The peace groups, which include the Norwegians and now the British, seem to have no role in their act for the Tamil people. All current peace initiatives seem directed towards one end - talks with LTTE. I am sorry, but I do not see that as an equation that is ipse facto, true. Does the LTTE, or for that matter any of the Tamil parties, have a mandate from the Tamil people? The peace groups, the Government, the Opposition, the Norwegians, the British seem to accept this as an axiom. No one has, however, cared to test it with the Tamil people. That is why I say that it is time that Tamil people everywhere, whether in the "cleared", or "uncleared" areas, or in the rest of the country, or abroad, demand their right to an open forum in which to have their say. How create the conditions for the Tamil people to exercise their right to enter the debate and negotiate the final answer to the Tamil question that concerns them most? My suggestion is, in the context of the inability or unwillingness of all these parties concerned to keep the peace in the North and East, that a UN Elections Monitoring Team be called in to install a properly elected, civilian government, freely chosen and clothed with power and responsibility. This is the rationale for UN intervention. For one thing, it will yoke all the Tamil parties, including the LTTE, into agreements and arrangements that explicitly provide for democracy and human rights safeguards. In addition, life in the N. and E. will return to normal. What that means can, perhaps, best be expressed in terms of the reverse of all the abnormal, aberrant behaviourism that have been observed in that land in recent times.

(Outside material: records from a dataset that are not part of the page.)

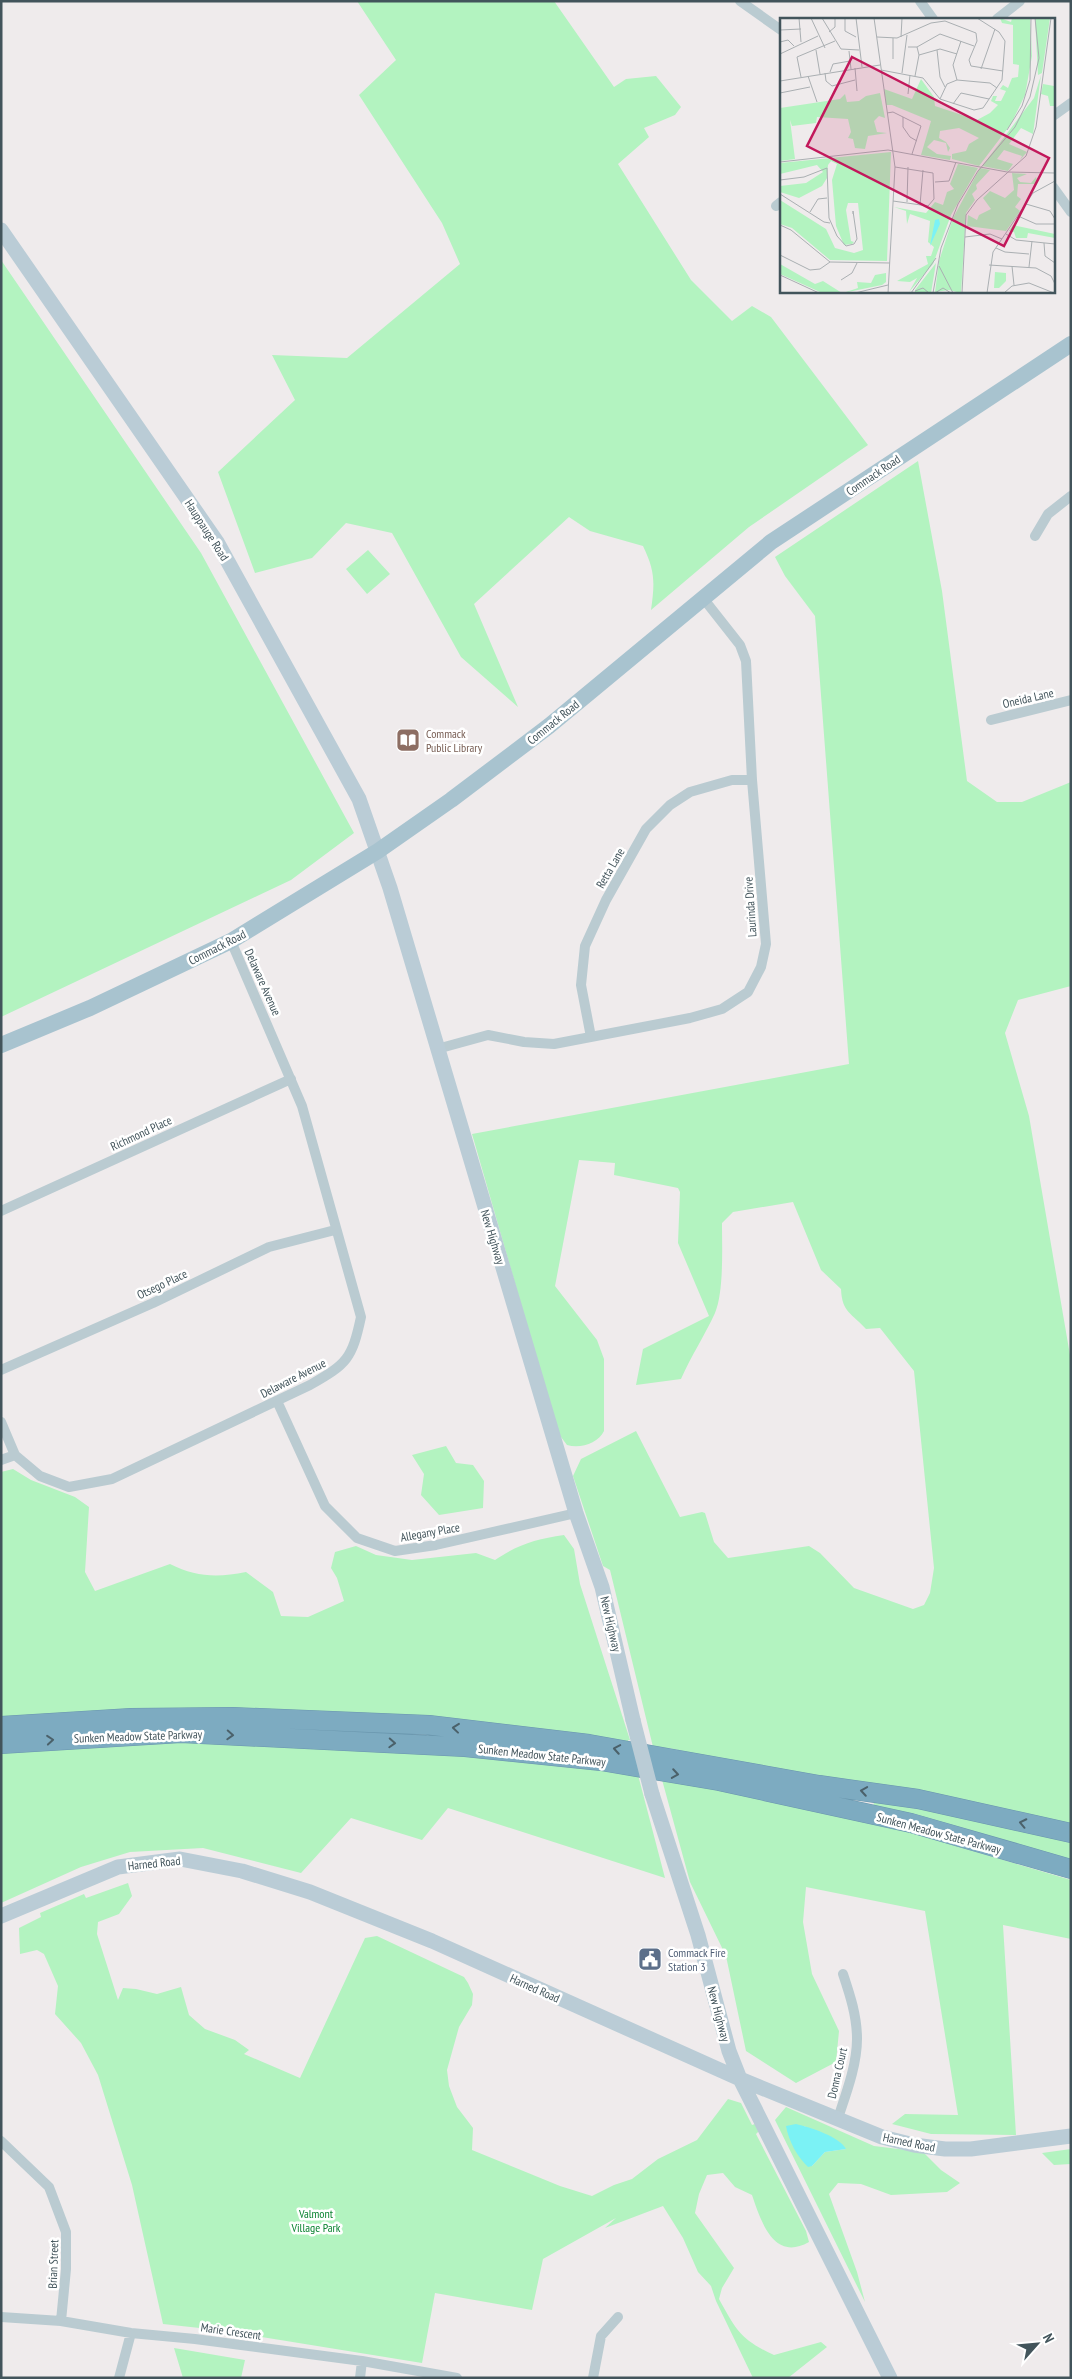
<svg xmlns="http://www.w3.org/2000/svg" width="1072" height="2379" font-family="'PT Sans Narrow',sans-serif">
	<rect width="100%" height="100%" fill="#efebec"/>
	<path fill="#b3f3c0" fill-rule="evenodd" d="M357 1H554L614 87 626 79 656 76 681 107 675 115 644 128 649 137 618 164 691 280 732 321 752 306 771 317 868 445 749 527 651 610C655 582 655 571 643 546L590 531 569 517 474 604 518 707 461 657 392 533 346 523 312 558 255 573 218 472 295 400 272 355 347 358 460 264 442 223 359 95 396 60Z
		M1 260 201 553 354 833 291 880 1 1017Z
		M918 461 942 591 967 781 997 802H1022L1071 782V986L1018 1000 1005 1033 1029 1116 1071 1361V1826L693 1756C680 1748 667 1748 653 1747L610 1570 603 1566 573 1476 581 1459 636 1431 680 1517 702 1512 705 1513 714 1542 728 1558 809 1546 820 1553 854 1588 913 1609 924 1605 930 1593 934 1568 914 1371 880 1328 866 1329C852 1313 842 1313 841 1289L821 1270 793 1202 733 1212 722 1223C722 1247 724 1292 715 1313 705 1335 691 1356 681 1379L636 1385 643 1349 709 1316 678 1243 680 1192 678 1188 614 1175 615 1163 579 1160 555 1286 597 1340 604 1359V1431C598 1443 581 1449 567 1445L558 1433 472 1134 849 1064 815 616 785 576 775 557Z
		M368 550 390 574 367 594 346 569Z
		M446 1446 456 1463 473 1465 484 1481 483 1508 439 1515 421 1495 424 1474 412 1455Z
		M13 1469 31 1480 75 1497 89 1507 85 1572 95 1591 170 1564C196 1577 217 1578 246 1572L273 1592 281 1616 308 1617 344 1601 337 1578 331 1568 335 1552 356 1546 376 1555 412 1560 476 1553 495 1560C519 1544 536 1539 564 1535L574 1549 580 1584 630 1740H628L630 1745 566 1734 1 1720V1472Z
		M208 1741 368 1746 637 1771 665 1878 448 1808 422 1840 351 1818 301 1873 203 1848 130 1852 81 1867 1 1903V1751Z
		M661 1776 842 1812 1071 1880V1939L1003 1925 1016 2135 931 2134 892 2124 905 2114 958 2115 925 1911 806 1887 803 1922 812 1974 839 2031 836 2062 796 2083 746 2051 726 1956 690 1882Z
		M874 1801 1071 1837V1864L873 1809Z
		M128 1883 132 1896 119 1914 98 1922 97 1934 118 2000 123 1988 136 1989 157 1994 181 1987 189 2015 205 2029 235 2040 249 2050 244 2054 300 2078 365 1938 377 1936 464 1977 468 1983 473 1994 472 2005 459 2027 447 2070 449 2086 457 2107 473 2128 472 2150 560 2186 592 2196 614 2185 632 2179 658 2159 697 2140 728 2099 741 2103 752 2125 755 2124 759 2131 756 2134 806 2231 809 2242C774 2262 761 2222 752 2195L735 2187 723 2173 707 2175 699 2194 695 2213 734 2268 722 2288 719 2299C736 2330 741 2340 774 2355L821 2342 827 2347 788 2378H753L716 2301 711 2286 698 2272 683 2238 663 2206 605 2228 616 2218 543 2259 532 2310 435 2293 422 2363 218 2330 163 2324 132 2185 98 2075 81 2043 55 2014 58 1986 44 1954 37 1950 20 1954 19 1928 41 1917 40 1913 84 1894 86 1898Z
		M786 2107 874 2146 923 2152 941 2170 960 2183 947 2192 891 2195 861 2184 838 2183 829 2194 857 2272 865 2302 775 2120ZM804 2126 846 2149 825 2152 812 2166Z
		M1071 2149V2164L1054 2165 1042 2153Z
		M174 2348 245 2360 241 2378H183Z"/>
	<path fill="#7bf2f5" d="M796 2124C810 2127 840 2137 846 2149L825 2152 812 2166 808 2167C797 2156 789 2142 786 2126Z"/>
	<g fill="none" stroke-linecap="round" stroke-linejoin="round">
		<g stroke="#6996ad" stroke-width="20">
			<path id="highway" d="M1 1726 131 1718 233 1717 429 1725 589 1744 819 1785 918 1799 1071 1833
				M1 1744 181 1733 465 1747 601 1761 719 1781 911 1823 1071 1869"/>
		</g>
		<path stroke="#bacbd1" stroke-width="10" d="M740 1 781 30
			M920 1 933 19
			M997 19 1020 1
			M1053 116 1071 103
			M1053 187 1071 212
			M776 206 781 202
			M1035 536 1048 514 1071 496
			M991 720 1071 700
			M591 1037 581 985 585 946 606 900 646 829 670 805 690 792 732 780H752
			M437 1049 488 1035 524 1042 554 1044 690 1018 722 1009 748 992 761 967 766 944 752 780 746 661 740 645 703 598
			M1 1211 291 1079
			M1 1370 153 1303 269 1247 335 1230
			M277 1401 325 1506 357 1538 395 1551 436 1545 576 1513
			M1 1422 15 1455 40 1476 69 1487 112 1479 310 1385C347 1364 352 1359 361 1317L302 1106 231 941
			M1 1460 15 1455
			M838 2118C846 2094 857 2065 857 2039 857 2016 850 1995 843 1974
			M1 2141 49 2187 66 2232V2269L61 2321
			M1 2317 61 2321 131 2333 195 2339 362 2361 457 2378
			M119 2378 131 2333
			M360 2378 362 2361
			M593 2378 601 2336 618 2317"/>
		<path stroke="#baccd6" stroke-width="15" d="M1 230 217 542 359 799 390 888 576 1513 602 1587 633 1720
			M652 1794 698 1935 729 2051 740 2079 890 2378
			M1 1916 118 1867 180 1859 242 1871 310 1892 432 1941 740 2079 882 2137 914 2145 945 2149H971L1071 2136"/>
		<path stroke="#a8c3cf" stroke-width="16" d="M1 1045 90 1008 231 941 378 851 451 800 549 726 771 542 1071 344"/>
		<use href="#highway" stroke="#7dabc1" stroke-width="19"/>
		<path stroke="#baccd6" stroke-width="15" d="M633 1720 652 1794"/>
	</g>
	<defs><path id="oneway-chevron" d="M-2-3.5L2.5 0L-2 3.5" fill="none" stroke-width="1.6" stroke-linecap="round" stroke-linejoin="round" transform="scale(1.25)"/></defs>
	<g stroke="#4b616a">
		<use href="#oneway-chevron" transform="translate(456 1728) rotate(-174)"/>
		<use href="#oneway-chevron" transform="translate(230 1735) rotate(3)"/>
		<use href="#oneway-chevron" transform="translate(50 1740) rotate(-5)"/>
		<use href="#oneway-chevron" transform="translate(392 1743) rotate(3)"/>
		<use href="#oneway-chevron" transform="translate(617 1749) rotate(-170)"/>
		<use href="#oneway-chevron" transform="translate(675 1774) rotate(9)"/>
		<use href="#oneway-chevron" transform="translate(864 1791) rotate(-171)"/>
		<use href="#oneway-chevron" transform="translate(1023 1823) rotate(-168)"/>
	</g>
	<defs>
		<g id="library-square" transform="scale(1.25)"><rect x="-9" y="-9" width="18" height="18" rx="4" fill="#8d6e63" stroke="#fff"/><path d="M-6-4Q-3-5.5-.7-3.5V5Q-3 3-6 4ZM6-4Q3-5.5 .7-3.5V5Q3 3 6 4Z" fill="#fff"/></g>
		<g id="civic-square" transform="scale(1.25)"><rect x="-9" y="-9" width="18" height="18" rx="4" fill="#5c6f8a" stroke="#fff"/><path d="M-.6-6.5H3V-4.5H.6V-3L4-1V1h2V6H-6V1h2V-1L-.6-3ZM-1.2 2.5V6h2.4V2.5Z" fill="#fff"/></g>
	</defs>
	<g fill-rule="evenodd">
		<use href="#library-square" x="408" y="740"/>
		<use href="#civic-square" x="650" y="1959"/>
	</g>
	<g text-anchor="middle" dominant-baseline="central" stroke-width="5" stroke-linejoin="round" paint-order="stroke">
		<g font-size="12" fill="#42545b" stroke="#fff">
			<text transform="translate(873 475) rotate(-34)">Commack Road</text>
			<text transform="translate(207 530) rotate(57)">Hauppauge Road</text>
			<text transform="translate(1028 698) rotate(-13)">Oneida Lane</text>
			<text transform="translate(553 722) rotate(-39)">Commack Road</text>
			<text transform="translate(610 868) rotate(-60)">Retta Lane</text>
			<text transform="translate(750 907) rotate(-94)">Laurinda Drive</text>
			<text transform="translate(217 947) rotate(-27)">Commack Road</text>
			<text transform="translate(263 982) rotate(66)">Delaware Avenue</text>
			<text transform="translate(141 1133) rotate(-25)">Richmond Place</text>
			<text transform="translate(493 1237) rotate(73)">New Highway</text>
			<text transform="translate(162 1284) rotate(-25)">Otsego Place</text>
			<text transform="translate(293 1378) rotate(-27)">Delaware Avenue</text>
			<text transform="translate(430 1532) rotate(-10)">Allegany Place</text>
			<text transform="translate(611 1624) rotate(77)">New Highway</text>
			<text transform="translate(138 1736) rotate(-2)">Sunken Meadow State Parkway</text>
			<text transform="translate(542 1755) rotate(6)">Sunken Meadow State Parkway</text>
			<text transform="translate(939 1833) rotate(15)">Sunken Meadow State Parkway</text>
			<text transform="translate(154 1863) rotate(-6)">Harned Road</text>
			<text transform="translate(535 1988) rotate(24)">Harned Road</text>
			<text transform="translate(719 2014) rotate(75)">New Highway</text>
			<text transform="translate(837 2073) rotate(-77)">Donna Court</text>
			<text transform="translate(909 2142) rotate(12)">Harned Road</text>
			<text transform="translate(53 2264) rotate(-88)">Brian Street</text>
			<text transform="translate(231 2331) rotate(8)">Marie Crescent</text>
		</g>
		<g font-size="12" fill="#785e54" stroke="#fff" text-anchor="start">
			<text x="426" y="733">Commack<tspan x="426" dy="14">Public Library</tspan></text>
		</g>
		<g font-size="12" fill="#4e5e75" stroke="#fff" text-anchor="start">
			<text x="668" y="1952">Commack Fire<tspan x="668" dy="14">Station 3</tspan></text>
		</g>
		<g font-size="12" fill="#0c8432" stroke="#fff">
			<text x="316" y="2213">Valmont<tspan x="316" dy="14">Village Park</tspan></text>
		</g>
	</g>
	<g transform="translate(780 18)">
		<rect width="275" height="275" fill="#efebec"/>
		<path d="M220 0 231 4 232 0H250L252 38 245 77 231 106 199 148 172 141V136L186 133 189 126 199 120 179 110 160 113 159 120 166 124 170 130 168 134 166 125 154 122 147 129 157 136 171 138 170 142 141 137 151 103 112 87H106L104 71 132 81 141 61 154 79 155 88 197 102 210 95 218 87 211 83 213 78H217L215 83H221L226 73 220 71 223 67 228 70 232 60 238 59 239 47 233 46V7L222 5ZM255 0H270L262 55 258 57ZM261 57 253 116 241 110 229 126 247 134 240 142 242 138 224 132 217 141 233 146 228 153 202 148 254 80ZM263 66 274 68V88H270L268 78 261 76ZM100 75 105 100 99 98 94 103 97 114 107 115 88 118 85 131 75 130 73 121 68 120 71 114 68 101 37 99 36 105 12 108 10 102 15 141 0 143V90L60 81 65 76 67 84 79 83 86 78ZM111 134 107 243 50 242 12 210 0 206V182L46 211 55 230 74 235 83 232 78 185H68L66 192 71 223 74 224 72 226 64 227 56 208 52 162 57 146 51 143 48 147 47 160 42 168 19 180 0 174V168L26 165 43 154 37 147 0 156V145ZM178 146 198 150 171 197 153 246 129 274 137 260 130 264 117 263 148 246 146 238H151L154 229 148 224 150 203 130 196 127 206 126 193 114 189 146 195 155 184 163 187 167 174 174 171 170 166ZM200 150 210 152 196 167 197 171 192 176 195 182 186 195 181 275 169 272 155 274 159 243 173 200ZM232 155 247 156 237 160 240 164 251 165 256 159 257 163V166H238L237 178 241 181 235 189 240 193 226 213 187 208 188 197 197 202 199 197 211 191 203 180 210 173 225 180 234 172ZM233 207 275 216V220L248 215 247 220H236L234 214 229 213ZM156 245 151 275H135V272ZM0 246 35 266 43 263 62 275 40 274 0 256ZM215 254 226 255V263L219 270H214ZM106 255V264L102 267 63 275 78 270 77 264 91 265 95 257Z" fill="#b3f3c0"/>
		<path d="M159 201 160 206 150 228 155 202Z" fill="#7bf2f5"/>
		<path fill="none" stroke="#aaafb2" stroke-width="1" d="M19 0 21 24M31 0 45 30M42 0 61 31 79 32M65 0V13L76 19M76 0 82 49M94 0 115 149 108 275M0 12 21 11M49 14 55 9V0M97 19 117 20 151 5 165 3 196 15 197 23 189 42 191 48 223 53M121 19 122 0M113 20V41M0 24 8 22 14 28M128 29H137L160 16 194 28M36 32 40 56M157 32 160 59 165 69M69 33 71 51M0 36 38 18M139 37 160 31 177 36M75 50 77 73M201 51 215 11M101 52 143 60 160 81 194 92 203 90 222 62 225 23 219 14 197 0M50 54 53 46 70 43M45 55 46 63 52 68 75 62M122 55 127 17M28 58 37 84M135 58 139 37 137 29M21 59 17 39 55 23M177 62 173 47 181 23M0 63 100 47M0 75 30 69M128 76 130 57M160 81 167 66 177 62 210 65 217 70M173 86 181 75 209 81M107 95 113 94 141 108 132 136M123 99V109L130 119 137 123M227 112 242 88 250 62 251 0M0 144 108 132 227 154 275 155M47 150 49 200 57 218 66 228 74 226 77 221 73 193V196M0 162 24 159 47 150M155 164 169 163 176 144M0 176 44 204 50 205M113 183 148 188 154 181 153 155 115 149M127 184 128 149M246 186 270 193 275 201M140 187 143 152M30 194 38 181 47 180M238 198 256 206H275M0 207 11 212 50 244 110 245M226 216 236 222 275 226M185 219 210 216 222 221M264 225 265 238 275 245M216 230 225 234 249 236M0 237 30 252 40 251 50 244M209 247 256 250 271 258 275 266M159 248 173 275M232 248 234 267M249 249 252 223M0 257 39 275M61 262 72 255 77 245M135 273 143 270 149 275M75 275 108 267M131 275 156 240M153 275 161 230 178 186 198 153 235 109 250 79 259 40 255 0M155 275 163 270 171 275M182 275 186 197 197 182 246 138 256 109 271 0M207 275 213 234 253 175 275 163M224 275 232 268 249 265 274 275"/>
		<path fill="#c2185b" fill-opacity="0.15" stroke="#c2185b" stroke-width="2.5" d="M72 39 269 140 224 228 27 128Z"/>
		<rect width="275" height="275" fill="none" stroke="#42545b" stroke-width="2.5"/>
	</g>
	<rect width="1072" height="2379" fill="none" stroke="#42545b" stroke-width="5"/>
	<g transform="translate(1037 2344) rotate(63)" stroke="#ffffff" stroke-width="4" paint-order="stroke">
	<path d="M0-4L9 19L0 12L-9 19Z" fill="#42545b"/>
	<text y="-8" font-size="14" font-weight="bold" text-anchor="middle" fill="#42545b">N</text>
	</g>
</svg>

Every opportunity should be grasped by the Tamil people and parties alike to establish links with groups of enlightened Sinhalese opinion that perceive the good of all implicit in breaking the hold of the present Sinhala ruling class over the affairs of the country, defeating majoritarianism and replacing the present unitarianism and centrist structure of government by a new confederative structure or consociation of nationalities. This, in a plural society such as ours, is the only suitable vehicle for democracy, according parity, equality and tolerance at all levels of government and society and culture and liberating the down-trodden and oppressed, whether Sinhala, Tamil, Muslim, Malaya or Burgher or other, so that they may live in peace, dignity and concord, without either class or ethnic bias and where there is scope for all without the one subsuming the other.